On ethical grounds, the choice of drinking age is largely arbitrary. The matter, then, should rest on practical grounds and the data...

Again, a hat tip to Jacob Sullum in this month's Reason...

The primary argument for 18 (vs. 21) is saving lives. A recent NBER's study by Harvard's Jeffrey Miron and Yale's Elina Tetelbaum find little improvement in the statistics, resulting from the changes in the laws. (This is much easier to study since states passed laws about this over a period of years.)
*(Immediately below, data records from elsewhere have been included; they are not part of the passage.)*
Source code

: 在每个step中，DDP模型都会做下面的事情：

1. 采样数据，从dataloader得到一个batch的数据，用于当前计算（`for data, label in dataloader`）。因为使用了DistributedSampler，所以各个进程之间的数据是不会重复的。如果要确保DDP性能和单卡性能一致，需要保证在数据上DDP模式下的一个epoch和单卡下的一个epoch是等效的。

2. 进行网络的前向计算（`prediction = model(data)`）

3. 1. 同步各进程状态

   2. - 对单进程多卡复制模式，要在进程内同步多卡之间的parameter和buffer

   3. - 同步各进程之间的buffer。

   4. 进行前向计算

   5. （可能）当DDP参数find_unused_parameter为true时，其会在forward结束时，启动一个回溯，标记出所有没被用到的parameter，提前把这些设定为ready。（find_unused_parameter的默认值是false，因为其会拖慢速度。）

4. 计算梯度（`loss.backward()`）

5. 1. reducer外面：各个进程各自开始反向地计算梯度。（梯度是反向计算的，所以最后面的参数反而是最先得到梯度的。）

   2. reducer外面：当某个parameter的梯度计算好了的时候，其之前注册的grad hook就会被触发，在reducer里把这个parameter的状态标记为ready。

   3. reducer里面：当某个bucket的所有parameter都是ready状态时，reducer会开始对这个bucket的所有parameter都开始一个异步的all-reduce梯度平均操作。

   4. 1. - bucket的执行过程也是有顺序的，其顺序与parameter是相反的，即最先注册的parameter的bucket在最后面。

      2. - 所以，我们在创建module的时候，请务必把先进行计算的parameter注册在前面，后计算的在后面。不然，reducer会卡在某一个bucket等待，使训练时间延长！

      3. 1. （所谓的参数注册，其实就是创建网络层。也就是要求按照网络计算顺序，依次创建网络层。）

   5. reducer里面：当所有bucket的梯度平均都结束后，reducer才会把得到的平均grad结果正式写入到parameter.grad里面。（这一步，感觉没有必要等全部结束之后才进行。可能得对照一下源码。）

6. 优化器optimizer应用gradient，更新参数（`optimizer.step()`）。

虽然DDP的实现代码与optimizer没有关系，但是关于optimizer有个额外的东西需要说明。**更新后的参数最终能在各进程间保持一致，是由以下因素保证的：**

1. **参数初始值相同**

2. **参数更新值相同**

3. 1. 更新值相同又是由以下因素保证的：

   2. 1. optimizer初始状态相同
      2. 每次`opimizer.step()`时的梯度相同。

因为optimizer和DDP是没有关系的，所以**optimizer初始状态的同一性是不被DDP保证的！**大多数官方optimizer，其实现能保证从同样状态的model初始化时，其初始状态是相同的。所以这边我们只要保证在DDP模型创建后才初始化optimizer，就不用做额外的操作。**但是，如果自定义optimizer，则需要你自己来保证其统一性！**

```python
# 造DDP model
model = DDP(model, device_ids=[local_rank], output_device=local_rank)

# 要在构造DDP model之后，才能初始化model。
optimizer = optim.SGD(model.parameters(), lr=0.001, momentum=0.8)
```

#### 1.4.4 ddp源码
M&T find a 8% drop in fatalities for 18-20 year olds. And interestingly, most of the drop was in states that voluntarily reduced their drinking ages-- before the federal government started to twist the arms of the remaining states, by threatening to withhold federal funding for roads. (As an aside, this is further evidence of federalism's effectiveness. States that "needed" to do this the most, had already done so.)
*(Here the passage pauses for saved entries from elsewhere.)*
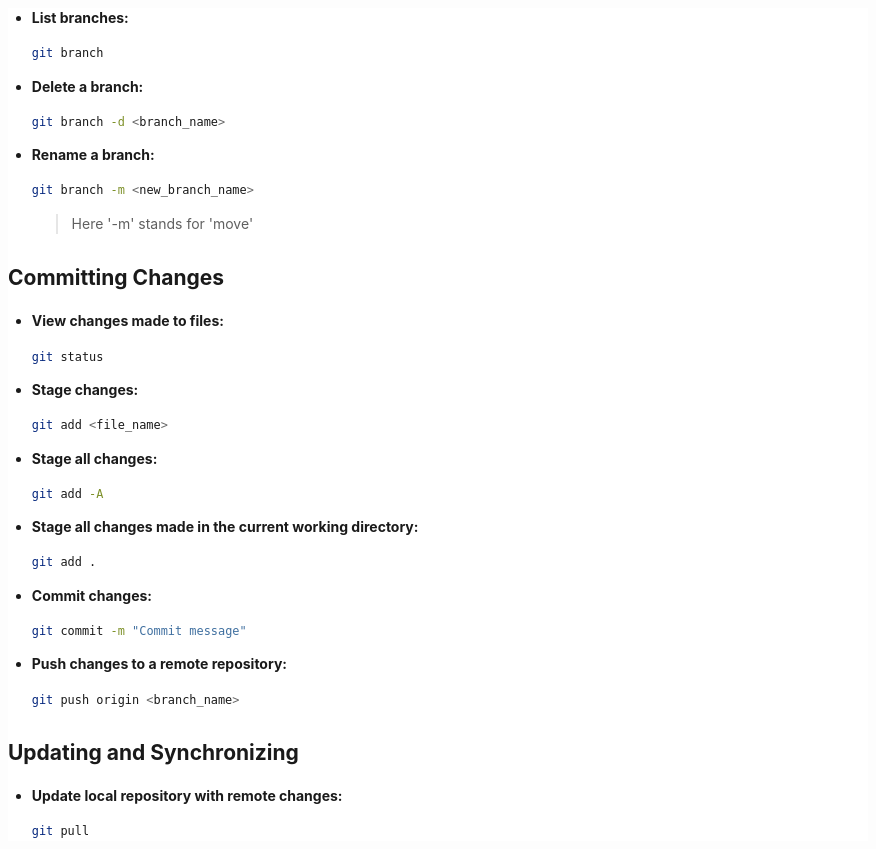 - **List branches:**

  ```bash
  git branch
  ```

- **Delete a branch:**

  ```bash
  git branch -d <branch_name>
  ```

- **Rename a branch:**

  ```bash
  git branch -m <new_branch_name>
  ```
  > Here '-m' stands for 'move'

## Committing Changes

- **View changes made to files:**

  ```bash
  git status
  ```

- **Stage changes:**

  ```bash
  git add <file_name>
  ```

- **Stage all changes:**

  ```bash
  git add -A
  ```

- **Stage all changes made in the current working directory:**

  ```bash
  git add .
  ```

- **Commit changes:**

  ```bash
  git commit -m "Commit message"
  ```

- **Push changes to a remote repository:**

  ```bash
  git push origin <branch_name>
  ```

## Updating and Synchronizing

- **Update local repository with remote changes:**

  ```bash
  git pull
  ```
Of course, auto fatalities have decreased quite a bit since the late 1960s-- despite higher speed limits re-introduced in the 1990s. Almost all of these gains can be credited to technological advance in auto safety and medical care.
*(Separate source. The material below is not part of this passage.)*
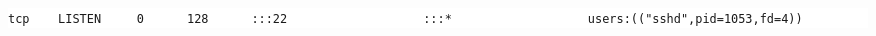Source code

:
 ```
tcp    LISTEN     0      128      :::22                   :::*                   users:(("sshd",pid=1053,fd=4))
```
One other interesting finding: a lower drinking age has led to a modest increase (3-4%) in drinking and "heavy drinking".


And then, on a related matter, from one of the lead articles in this month's Reason, David Harsanyi has an article on the same topic which is based on his recent book, Nanny State: How Food Fascists, Teetotaling Do-Gooders, Priggish Moralists, and other Boneheaded Bureaucrats are Turning America into a Nation of Children. (What a long but entertaining title!)

Harsanyi cites a study by Donald Freeman in Contemporary Economic Policy on the negligible effects of dropping Blood/Alcohol Content (BAC) standards from .10% to .08%. Whether the states adopted the new standard on their own or were coerced into it by the Federal government, "there's no evidence that lowering the BAC limits...reduced fatality ates, either in total or in crashes likely to be alcohol-related."

According to Harsanyi, in 1982, 60% of traffic-related fatalities were related to alcohol and this number fell steadily until 1997 when it reached about 40% (and has stayed steady since). He credits the work of MADD and others efforts to educate the public and stigmatize drunk driving. But the new, tighter restrictions were of no evident, practical use.